Start at the line in the entries below that contains "middle tip: (403, 219)", stop at the line that contains "thumb ip: (489, 392)", and output exactly the lines in that span, both ends included.

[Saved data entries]
------------------------------------------------------------------------

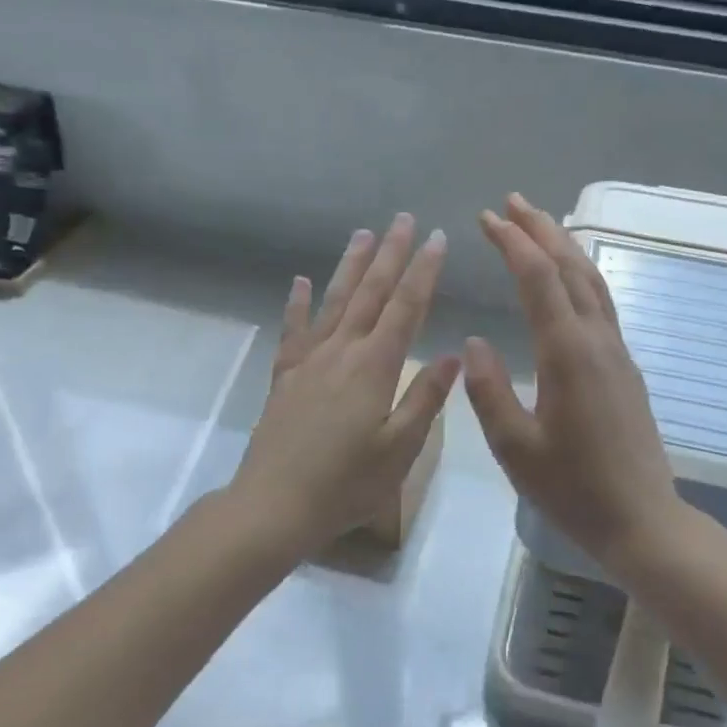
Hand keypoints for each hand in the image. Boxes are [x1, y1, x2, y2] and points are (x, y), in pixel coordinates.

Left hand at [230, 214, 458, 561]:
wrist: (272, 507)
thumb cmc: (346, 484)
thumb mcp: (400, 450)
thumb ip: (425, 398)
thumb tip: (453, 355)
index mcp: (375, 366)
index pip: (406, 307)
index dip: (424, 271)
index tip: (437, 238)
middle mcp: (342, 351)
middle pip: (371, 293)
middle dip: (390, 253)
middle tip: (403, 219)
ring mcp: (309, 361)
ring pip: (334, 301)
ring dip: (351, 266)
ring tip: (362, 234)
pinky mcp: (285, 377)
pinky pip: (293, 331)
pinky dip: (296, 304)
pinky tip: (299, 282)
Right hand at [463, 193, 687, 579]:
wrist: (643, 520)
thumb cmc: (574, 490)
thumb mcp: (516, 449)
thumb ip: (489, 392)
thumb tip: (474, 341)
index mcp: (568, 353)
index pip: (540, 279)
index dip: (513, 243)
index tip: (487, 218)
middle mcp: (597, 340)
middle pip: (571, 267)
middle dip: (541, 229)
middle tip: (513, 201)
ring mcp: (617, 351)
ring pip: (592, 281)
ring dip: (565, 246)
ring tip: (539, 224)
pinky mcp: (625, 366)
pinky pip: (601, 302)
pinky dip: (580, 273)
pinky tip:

------------------------------------------------------------------------

● **Task answer**:
middle tip: (403, 219)
ring mcp: (309, 361)
ring pip: (334, 301)
ring dip: (351, 266)
ring tip: (362, 234)
pinky mcp: (285, 377)
pinky pip: (293, 331)
pinky dip: (296, 304)
pinky tip: (299, 282)
Right hand at [463, 193, 687, 579]:
wrist: (643, 520)
thumb cmc: (574, 490)
thumb mcp: (516, 449)
thumb ip: (489, 392)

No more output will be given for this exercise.